+++ Task inputs

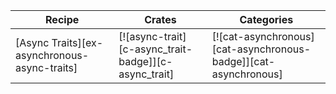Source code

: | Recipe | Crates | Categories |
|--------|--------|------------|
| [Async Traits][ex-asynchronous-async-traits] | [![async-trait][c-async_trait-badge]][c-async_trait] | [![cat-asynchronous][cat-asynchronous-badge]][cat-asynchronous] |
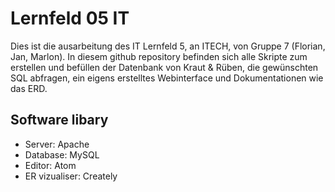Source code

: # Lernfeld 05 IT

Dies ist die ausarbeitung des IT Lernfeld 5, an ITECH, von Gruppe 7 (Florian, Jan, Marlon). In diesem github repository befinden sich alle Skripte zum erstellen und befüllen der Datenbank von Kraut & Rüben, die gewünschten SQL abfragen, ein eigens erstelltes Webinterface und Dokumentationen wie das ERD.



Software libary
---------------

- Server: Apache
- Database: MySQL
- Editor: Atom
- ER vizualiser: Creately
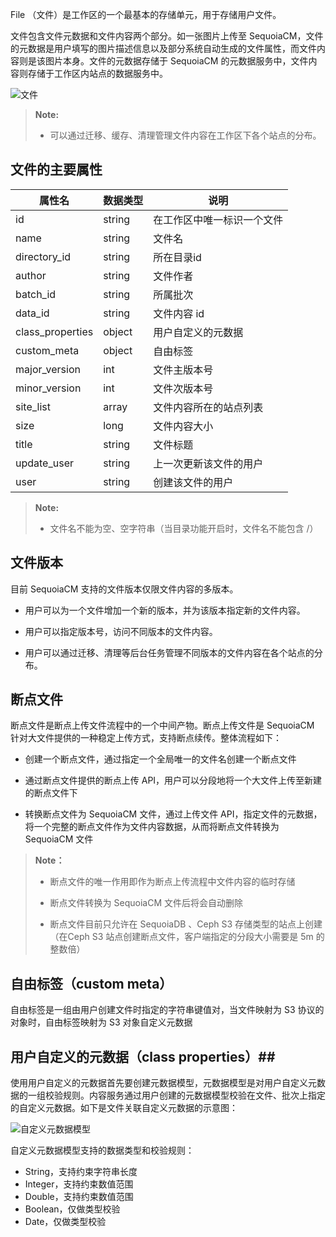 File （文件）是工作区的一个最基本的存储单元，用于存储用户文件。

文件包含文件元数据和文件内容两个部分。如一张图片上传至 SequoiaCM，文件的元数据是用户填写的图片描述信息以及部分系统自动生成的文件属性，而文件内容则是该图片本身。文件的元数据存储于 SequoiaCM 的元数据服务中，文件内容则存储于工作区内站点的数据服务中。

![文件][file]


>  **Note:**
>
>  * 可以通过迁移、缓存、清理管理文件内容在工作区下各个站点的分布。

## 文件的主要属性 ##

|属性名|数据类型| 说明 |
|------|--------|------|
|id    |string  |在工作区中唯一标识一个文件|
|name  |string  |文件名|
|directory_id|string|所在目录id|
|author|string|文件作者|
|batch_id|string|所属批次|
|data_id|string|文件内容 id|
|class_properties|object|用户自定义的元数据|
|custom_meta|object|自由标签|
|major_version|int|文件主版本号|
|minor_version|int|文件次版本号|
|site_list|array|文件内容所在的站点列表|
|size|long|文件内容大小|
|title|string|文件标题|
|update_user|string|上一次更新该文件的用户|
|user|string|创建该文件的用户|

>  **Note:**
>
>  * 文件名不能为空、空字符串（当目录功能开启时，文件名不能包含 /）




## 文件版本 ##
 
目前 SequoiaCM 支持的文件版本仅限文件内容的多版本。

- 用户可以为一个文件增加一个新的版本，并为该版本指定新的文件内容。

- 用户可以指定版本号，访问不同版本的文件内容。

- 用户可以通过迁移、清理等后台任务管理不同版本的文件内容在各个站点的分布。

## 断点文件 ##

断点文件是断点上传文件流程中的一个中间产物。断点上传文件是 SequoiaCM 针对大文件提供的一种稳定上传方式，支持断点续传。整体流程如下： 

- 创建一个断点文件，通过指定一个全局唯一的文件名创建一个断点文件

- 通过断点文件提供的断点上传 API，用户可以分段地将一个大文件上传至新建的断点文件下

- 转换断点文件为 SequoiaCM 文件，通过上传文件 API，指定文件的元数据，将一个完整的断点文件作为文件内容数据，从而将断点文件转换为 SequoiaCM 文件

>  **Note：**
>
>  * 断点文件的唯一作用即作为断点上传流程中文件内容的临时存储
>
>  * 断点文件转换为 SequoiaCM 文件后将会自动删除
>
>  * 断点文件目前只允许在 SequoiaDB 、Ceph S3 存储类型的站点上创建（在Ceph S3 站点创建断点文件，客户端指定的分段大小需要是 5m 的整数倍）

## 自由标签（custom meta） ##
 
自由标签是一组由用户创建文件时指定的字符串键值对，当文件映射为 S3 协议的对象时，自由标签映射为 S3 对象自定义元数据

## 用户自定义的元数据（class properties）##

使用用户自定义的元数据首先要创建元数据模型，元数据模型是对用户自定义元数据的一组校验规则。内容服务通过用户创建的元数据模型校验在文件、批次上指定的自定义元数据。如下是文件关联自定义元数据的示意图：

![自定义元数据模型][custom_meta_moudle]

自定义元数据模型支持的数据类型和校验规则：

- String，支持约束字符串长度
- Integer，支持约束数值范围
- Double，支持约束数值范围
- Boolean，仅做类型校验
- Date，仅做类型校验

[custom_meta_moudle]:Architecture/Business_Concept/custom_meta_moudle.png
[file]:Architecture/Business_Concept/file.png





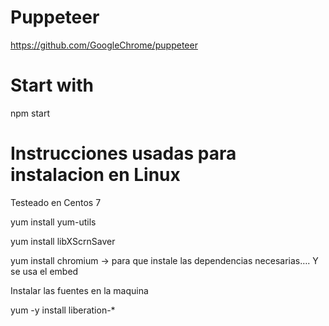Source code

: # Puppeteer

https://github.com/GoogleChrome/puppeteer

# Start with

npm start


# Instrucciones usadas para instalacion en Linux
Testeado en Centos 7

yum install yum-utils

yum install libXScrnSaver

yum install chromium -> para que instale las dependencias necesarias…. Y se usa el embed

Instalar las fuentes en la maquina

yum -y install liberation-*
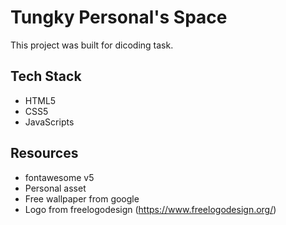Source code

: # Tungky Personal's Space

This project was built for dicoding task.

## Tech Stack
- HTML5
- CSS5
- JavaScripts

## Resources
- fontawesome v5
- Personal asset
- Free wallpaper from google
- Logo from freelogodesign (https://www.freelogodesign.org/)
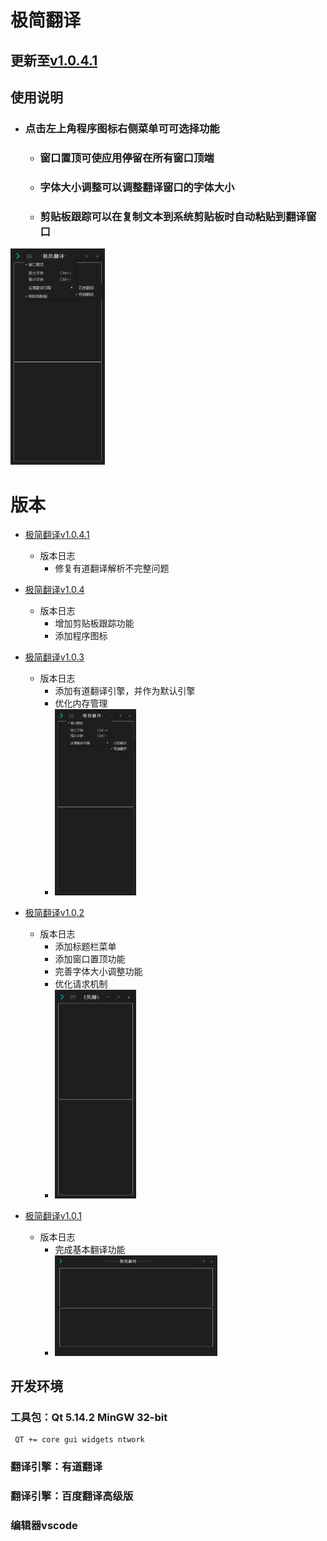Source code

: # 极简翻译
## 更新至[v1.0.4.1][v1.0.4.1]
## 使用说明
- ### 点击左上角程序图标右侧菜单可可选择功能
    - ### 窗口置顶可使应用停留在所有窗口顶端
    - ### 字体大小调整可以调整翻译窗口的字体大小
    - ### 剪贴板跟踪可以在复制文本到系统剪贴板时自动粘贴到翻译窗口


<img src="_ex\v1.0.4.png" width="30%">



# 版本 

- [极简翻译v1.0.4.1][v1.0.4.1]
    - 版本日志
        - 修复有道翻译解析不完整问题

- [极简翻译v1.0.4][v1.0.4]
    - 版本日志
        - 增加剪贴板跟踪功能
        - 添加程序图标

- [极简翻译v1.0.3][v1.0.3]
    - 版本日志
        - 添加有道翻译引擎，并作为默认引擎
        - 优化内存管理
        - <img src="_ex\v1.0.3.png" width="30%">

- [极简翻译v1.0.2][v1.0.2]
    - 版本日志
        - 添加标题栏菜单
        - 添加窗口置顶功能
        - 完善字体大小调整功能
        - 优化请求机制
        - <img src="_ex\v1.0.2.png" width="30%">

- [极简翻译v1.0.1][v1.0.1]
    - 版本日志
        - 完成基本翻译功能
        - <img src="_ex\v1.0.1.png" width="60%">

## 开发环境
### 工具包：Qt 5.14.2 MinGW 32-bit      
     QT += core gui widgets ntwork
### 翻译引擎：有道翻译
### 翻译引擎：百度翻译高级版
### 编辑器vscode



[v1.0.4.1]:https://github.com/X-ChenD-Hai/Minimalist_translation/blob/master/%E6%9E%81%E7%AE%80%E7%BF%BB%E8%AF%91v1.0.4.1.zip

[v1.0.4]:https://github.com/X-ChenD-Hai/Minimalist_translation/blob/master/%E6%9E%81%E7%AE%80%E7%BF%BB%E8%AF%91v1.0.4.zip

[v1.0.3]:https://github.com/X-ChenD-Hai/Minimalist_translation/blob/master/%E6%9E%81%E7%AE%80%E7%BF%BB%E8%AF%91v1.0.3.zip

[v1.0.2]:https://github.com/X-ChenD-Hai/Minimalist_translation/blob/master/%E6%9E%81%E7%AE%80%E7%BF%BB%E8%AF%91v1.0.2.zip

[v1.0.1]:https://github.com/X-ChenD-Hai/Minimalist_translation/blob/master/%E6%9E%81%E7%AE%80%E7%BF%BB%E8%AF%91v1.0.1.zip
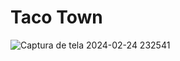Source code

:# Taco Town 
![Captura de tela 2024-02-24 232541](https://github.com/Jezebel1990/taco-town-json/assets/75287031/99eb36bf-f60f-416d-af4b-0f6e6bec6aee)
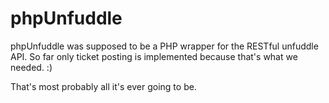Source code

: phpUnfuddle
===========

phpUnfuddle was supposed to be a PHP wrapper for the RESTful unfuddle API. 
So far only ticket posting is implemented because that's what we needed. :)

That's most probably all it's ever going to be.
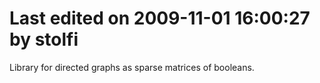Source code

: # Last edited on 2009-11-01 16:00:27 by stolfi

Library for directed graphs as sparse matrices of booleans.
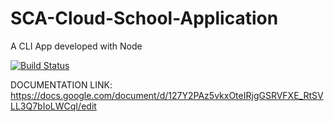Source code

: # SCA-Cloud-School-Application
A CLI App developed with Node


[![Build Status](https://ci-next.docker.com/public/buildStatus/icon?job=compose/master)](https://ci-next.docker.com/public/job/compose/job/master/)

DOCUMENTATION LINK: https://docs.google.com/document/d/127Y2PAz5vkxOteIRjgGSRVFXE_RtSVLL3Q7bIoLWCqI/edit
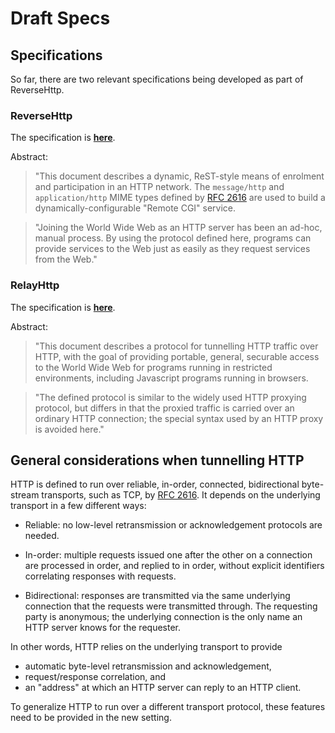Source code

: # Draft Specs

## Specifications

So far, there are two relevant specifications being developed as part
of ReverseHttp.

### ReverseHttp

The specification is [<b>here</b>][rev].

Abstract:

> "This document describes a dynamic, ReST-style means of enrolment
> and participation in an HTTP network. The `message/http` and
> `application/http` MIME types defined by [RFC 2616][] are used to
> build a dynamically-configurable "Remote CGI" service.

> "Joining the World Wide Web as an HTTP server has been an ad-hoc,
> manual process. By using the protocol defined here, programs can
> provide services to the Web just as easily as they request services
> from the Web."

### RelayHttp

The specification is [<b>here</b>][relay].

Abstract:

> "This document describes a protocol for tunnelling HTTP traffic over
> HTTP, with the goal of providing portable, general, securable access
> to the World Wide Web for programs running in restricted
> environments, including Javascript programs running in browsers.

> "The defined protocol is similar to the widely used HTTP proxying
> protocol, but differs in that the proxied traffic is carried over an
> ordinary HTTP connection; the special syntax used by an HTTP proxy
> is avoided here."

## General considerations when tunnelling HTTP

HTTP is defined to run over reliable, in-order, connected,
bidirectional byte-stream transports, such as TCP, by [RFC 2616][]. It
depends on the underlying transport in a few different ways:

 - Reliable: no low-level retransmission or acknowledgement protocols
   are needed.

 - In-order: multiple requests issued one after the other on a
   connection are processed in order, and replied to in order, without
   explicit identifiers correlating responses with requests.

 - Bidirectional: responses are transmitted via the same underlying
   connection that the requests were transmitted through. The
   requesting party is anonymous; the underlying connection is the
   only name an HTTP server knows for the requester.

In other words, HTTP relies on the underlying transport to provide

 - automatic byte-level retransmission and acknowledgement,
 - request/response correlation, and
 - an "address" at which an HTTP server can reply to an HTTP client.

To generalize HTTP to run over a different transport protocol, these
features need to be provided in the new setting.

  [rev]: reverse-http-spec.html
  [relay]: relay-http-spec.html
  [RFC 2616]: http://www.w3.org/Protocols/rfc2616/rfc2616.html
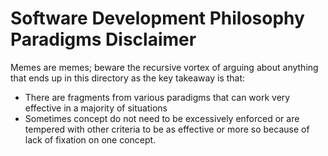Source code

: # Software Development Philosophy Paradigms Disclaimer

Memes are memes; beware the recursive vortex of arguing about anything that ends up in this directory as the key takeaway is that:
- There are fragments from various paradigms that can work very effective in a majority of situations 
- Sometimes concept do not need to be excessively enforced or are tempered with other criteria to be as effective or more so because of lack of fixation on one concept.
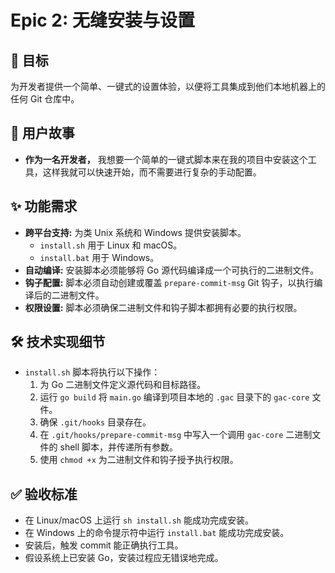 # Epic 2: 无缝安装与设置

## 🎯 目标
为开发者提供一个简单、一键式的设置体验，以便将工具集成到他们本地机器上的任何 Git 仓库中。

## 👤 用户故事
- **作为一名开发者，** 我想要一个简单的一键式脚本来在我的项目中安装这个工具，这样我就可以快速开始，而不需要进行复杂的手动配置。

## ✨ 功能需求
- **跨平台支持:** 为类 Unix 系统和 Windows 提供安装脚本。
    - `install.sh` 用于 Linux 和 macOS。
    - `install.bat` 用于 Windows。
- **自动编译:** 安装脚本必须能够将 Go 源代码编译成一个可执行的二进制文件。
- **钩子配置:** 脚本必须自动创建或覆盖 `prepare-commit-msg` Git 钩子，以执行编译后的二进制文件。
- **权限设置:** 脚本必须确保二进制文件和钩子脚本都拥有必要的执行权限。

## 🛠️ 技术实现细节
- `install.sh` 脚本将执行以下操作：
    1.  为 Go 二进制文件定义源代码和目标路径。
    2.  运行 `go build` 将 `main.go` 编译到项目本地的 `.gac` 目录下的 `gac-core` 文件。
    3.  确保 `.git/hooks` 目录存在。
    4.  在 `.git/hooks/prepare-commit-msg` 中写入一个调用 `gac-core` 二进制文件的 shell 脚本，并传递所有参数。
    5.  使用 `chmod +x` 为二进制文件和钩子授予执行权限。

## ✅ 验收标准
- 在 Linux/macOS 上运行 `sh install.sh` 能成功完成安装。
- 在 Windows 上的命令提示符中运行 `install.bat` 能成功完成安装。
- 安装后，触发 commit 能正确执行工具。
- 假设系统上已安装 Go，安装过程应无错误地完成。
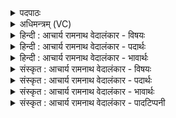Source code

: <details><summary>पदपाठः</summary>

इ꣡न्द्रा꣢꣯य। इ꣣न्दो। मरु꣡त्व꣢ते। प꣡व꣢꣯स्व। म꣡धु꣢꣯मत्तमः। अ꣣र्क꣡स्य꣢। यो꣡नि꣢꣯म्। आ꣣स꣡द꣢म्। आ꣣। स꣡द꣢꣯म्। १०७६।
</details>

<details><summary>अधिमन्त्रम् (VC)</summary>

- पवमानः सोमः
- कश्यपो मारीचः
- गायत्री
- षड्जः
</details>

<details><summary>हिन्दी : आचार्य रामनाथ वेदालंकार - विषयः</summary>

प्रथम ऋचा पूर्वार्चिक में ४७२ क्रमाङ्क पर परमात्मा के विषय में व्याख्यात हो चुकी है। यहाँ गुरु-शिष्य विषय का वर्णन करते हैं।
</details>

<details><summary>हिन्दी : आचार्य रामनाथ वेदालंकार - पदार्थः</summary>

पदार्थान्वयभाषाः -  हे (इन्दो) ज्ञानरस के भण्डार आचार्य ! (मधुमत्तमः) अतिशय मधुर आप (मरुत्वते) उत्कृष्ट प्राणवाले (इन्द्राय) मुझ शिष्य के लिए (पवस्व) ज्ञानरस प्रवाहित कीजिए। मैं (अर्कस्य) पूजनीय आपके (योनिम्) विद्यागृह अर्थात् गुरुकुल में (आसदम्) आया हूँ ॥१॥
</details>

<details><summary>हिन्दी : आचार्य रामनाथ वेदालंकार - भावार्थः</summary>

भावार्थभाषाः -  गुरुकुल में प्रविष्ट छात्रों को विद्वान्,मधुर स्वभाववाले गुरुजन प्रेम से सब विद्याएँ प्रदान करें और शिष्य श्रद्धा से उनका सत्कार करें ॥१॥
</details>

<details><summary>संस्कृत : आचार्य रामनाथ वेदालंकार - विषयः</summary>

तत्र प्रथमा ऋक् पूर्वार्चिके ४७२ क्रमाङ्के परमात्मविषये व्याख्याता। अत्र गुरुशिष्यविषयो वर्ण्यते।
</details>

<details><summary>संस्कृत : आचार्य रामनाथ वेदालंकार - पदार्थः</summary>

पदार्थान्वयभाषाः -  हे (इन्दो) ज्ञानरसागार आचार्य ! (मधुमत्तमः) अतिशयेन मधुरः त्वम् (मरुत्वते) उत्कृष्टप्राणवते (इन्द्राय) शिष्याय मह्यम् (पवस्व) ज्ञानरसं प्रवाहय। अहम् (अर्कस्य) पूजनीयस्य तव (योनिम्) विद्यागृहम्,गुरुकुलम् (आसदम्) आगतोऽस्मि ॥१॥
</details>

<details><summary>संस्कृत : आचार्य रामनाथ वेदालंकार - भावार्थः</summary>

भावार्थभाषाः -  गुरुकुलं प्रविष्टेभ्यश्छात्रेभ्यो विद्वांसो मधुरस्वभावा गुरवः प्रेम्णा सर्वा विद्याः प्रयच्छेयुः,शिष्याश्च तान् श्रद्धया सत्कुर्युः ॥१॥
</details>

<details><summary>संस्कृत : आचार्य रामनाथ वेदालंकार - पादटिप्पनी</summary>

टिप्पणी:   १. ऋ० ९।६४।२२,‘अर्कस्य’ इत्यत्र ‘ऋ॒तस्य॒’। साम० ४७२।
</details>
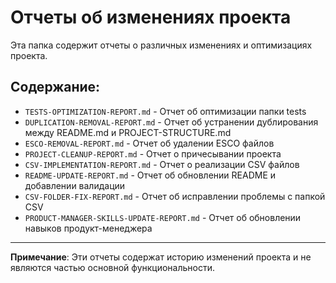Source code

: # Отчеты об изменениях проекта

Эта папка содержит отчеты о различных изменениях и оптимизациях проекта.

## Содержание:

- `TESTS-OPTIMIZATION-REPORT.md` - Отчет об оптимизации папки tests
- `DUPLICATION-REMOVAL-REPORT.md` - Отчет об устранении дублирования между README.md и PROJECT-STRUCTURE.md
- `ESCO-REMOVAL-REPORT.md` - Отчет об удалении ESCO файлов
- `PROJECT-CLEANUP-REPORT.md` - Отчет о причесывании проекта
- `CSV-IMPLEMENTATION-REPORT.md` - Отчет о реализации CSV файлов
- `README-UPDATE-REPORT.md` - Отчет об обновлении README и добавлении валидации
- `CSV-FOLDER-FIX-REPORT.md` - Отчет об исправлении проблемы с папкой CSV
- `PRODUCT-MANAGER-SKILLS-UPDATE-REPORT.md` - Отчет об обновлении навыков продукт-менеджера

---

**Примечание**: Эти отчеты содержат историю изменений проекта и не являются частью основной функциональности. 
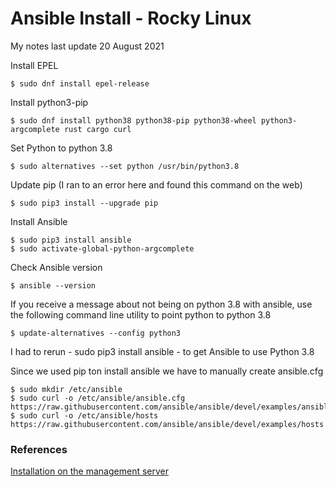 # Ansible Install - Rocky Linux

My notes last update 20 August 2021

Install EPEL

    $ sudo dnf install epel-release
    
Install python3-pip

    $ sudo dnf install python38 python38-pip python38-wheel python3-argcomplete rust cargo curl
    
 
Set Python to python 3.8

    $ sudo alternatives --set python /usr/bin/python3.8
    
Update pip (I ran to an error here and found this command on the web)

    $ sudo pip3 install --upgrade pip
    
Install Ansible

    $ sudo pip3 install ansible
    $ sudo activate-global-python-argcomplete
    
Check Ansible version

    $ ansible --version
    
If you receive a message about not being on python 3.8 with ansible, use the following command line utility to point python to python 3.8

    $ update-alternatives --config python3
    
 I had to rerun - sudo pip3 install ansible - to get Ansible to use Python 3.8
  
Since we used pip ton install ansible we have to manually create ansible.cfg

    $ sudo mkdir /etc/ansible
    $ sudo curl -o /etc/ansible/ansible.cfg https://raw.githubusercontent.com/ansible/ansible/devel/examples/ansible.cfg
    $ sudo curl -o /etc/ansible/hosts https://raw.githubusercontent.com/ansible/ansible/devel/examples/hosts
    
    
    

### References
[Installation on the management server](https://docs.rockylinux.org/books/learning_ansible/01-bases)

++++++

What this task involves –
Locate the lines above that hold the word "byte". Show every one of them.

Completed task –
bidirectional byte-stream transports, such as TCP, by [RFC 2616][]. It
 - automatic byte-level retransmission and acknowledgement,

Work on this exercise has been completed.